* [What is expected]: Give back exactly the lines that run from the beginning of the entries to the line containing "Park területére nem lehet bevinni", both included, and nothing else.

* [Data section]:
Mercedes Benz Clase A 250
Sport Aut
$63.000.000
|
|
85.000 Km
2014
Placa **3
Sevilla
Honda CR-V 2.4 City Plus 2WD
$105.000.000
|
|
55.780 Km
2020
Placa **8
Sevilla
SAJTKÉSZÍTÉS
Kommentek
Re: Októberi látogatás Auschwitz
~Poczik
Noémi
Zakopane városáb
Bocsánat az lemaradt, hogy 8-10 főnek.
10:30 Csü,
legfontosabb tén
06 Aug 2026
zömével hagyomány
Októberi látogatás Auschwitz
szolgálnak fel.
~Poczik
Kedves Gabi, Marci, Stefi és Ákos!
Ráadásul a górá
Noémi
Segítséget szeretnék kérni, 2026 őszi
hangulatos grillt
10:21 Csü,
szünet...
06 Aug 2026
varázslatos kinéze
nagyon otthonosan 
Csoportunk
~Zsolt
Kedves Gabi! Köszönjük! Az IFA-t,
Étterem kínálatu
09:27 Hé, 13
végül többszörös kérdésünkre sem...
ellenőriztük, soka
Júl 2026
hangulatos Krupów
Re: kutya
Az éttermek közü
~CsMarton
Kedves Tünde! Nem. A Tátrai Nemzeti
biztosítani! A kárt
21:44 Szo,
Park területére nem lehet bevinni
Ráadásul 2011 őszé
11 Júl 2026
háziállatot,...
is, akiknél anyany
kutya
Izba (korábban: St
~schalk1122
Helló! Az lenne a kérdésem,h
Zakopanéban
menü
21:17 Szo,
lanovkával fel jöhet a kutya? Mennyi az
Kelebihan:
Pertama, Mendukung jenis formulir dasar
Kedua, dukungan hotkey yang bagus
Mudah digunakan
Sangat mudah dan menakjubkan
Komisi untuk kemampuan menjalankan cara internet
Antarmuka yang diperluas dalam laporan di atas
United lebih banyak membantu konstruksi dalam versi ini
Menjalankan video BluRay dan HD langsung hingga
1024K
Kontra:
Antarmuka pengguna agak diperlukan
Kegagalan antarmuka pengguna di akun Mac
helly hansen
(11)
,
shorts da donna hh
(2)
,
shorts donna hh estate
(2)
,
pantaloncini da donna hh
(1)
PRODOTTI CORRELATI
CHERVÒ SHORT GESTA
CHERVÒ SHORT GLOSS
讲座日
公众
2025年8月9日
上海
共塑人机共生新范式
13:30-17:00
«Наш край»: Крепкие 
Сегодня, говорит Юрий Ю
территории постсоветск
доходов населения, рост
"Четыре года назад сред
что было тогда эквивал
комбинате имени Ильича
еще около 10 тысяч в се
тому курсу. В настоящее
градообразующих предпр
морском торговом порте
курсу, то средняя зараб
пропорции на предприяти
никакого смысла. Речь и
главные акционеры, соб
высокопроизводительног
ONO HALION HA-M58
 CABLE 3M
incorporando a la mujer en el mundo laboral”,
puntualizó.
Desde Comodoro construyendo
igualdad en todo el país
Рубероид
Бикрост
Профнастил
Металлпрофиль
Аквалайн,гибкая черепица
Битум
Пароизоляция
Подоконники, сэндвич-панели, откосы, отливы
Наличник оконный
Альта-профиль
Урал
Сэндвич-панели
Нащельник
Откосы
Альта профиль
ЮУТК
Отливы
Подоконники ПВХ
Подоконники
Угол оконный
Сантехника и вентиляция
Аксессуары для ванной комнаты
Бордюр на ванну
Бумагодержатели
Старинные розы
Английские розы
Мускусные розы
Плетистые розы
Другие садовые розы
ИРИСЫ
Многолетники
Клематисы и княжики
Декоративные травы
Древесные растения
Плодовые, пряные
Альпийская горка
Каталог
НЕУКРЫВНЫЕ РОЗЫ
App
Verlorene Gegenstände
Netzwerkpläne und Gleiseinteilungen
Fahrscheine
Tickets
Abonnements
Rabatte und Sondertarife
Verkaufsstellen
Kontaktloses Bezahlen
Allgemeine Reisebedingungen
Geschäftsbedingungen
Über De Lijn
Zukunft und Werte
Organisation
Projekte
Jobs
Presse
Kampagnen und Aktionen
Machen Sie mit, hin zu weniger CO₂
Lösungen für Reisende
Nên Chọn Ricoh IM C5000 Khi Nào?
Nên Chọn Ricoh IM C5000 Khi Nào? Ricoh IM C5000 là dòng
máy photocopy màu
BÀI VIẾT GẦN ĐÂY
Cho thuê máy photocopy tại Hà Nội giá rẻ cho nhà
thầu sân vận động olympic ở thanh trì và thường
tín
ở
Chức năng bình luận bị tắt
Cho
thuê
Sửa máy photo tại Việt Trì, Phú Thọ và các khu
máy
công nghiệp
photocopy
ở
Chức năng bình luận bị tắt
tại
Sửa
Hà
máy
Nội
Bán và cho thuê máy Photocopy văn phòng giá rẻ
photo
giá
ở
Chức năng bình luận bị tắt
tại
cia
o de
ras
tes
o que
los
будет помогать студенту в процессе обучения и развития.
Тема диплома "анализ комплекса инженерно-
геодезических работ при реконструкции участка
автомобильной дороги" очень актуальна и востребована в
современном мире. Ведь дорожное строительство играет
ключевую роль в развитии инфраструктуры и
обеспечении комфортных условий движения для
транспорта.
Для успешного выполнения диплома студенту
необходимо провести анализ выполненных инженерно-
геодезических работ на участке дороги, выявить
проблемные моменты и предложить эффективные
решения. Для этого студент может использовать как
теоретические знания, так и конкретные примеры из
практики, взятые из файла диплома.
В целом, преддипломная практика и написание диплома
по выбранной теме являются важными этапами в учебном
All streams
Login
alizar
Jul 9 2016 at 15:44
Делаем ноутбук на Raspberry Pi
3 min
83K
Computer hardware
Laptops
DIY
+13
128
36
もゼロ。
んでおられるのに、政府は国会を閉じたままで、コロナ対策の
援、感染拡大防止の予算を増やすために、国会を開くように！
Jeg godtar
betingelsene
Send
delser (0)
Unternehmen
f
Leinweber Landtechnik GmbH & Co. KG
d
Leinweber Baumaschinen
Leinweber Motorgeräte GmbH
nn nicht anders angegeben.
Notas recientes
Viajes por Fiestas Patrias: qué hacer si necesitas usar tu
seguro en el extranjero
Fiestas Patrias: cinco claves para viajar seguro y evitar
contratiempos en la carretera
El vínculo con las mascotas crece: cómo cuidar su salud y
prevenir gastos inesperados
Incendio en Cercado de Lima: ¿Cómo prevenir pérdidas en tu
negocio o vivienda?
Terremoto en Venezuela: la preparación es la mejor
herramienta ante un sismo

* [Written response]:
Mercedes Benz Clase A 250
Sport Aut
$63.000.000
|
|
85.000 Km
2014
Placa **3
Sevilla
Honda CR-V 2.4 City Plus 2WD
$105.000.000
|
|
55.780 Km
2020
Placa **8
Sevilla
SAJTKÉSZÍTÉS
Kommentek
Re: Októberi látogatás Auschwitz
~Poczik
Noémi
Zakopane városáb
Bocsánat az lemaradt, hogy 8-10 főnek.
10:30 Csü,
legfontosabb tén
06 Aug 2026
zömével hagyomány
Októberi látogatás Auschwitz
szolgálnak fel.
~Poczik
Kedves Gabi, Marci, Stefi és Ákos!
Ráadásul a górá
Noémi
Segítséget szeretnék kérni, 2026 őszi
hangulatos grillt
10:21 Csü,
szünet...
06 Aug 2026
varázslatos kinéze
nagyon otthonosan 
Csoportunk
~Zsolt
Kedves Gabi! Köszönjük! Az IFA-t,
Étterem kínálatu
09:27 Hé, 13
végül többszörös kérdésünkre sem...
ellenőriztük, soka
Júl 2026
hangulatos Krupów
Re: kutya
Az éttermek közü
~CsMarton
Kedves Tünde! Nem. A Tátrai Nemzeti
biztosítani! A kárt
21:44 Szo,
Park területére nem lehet bevinni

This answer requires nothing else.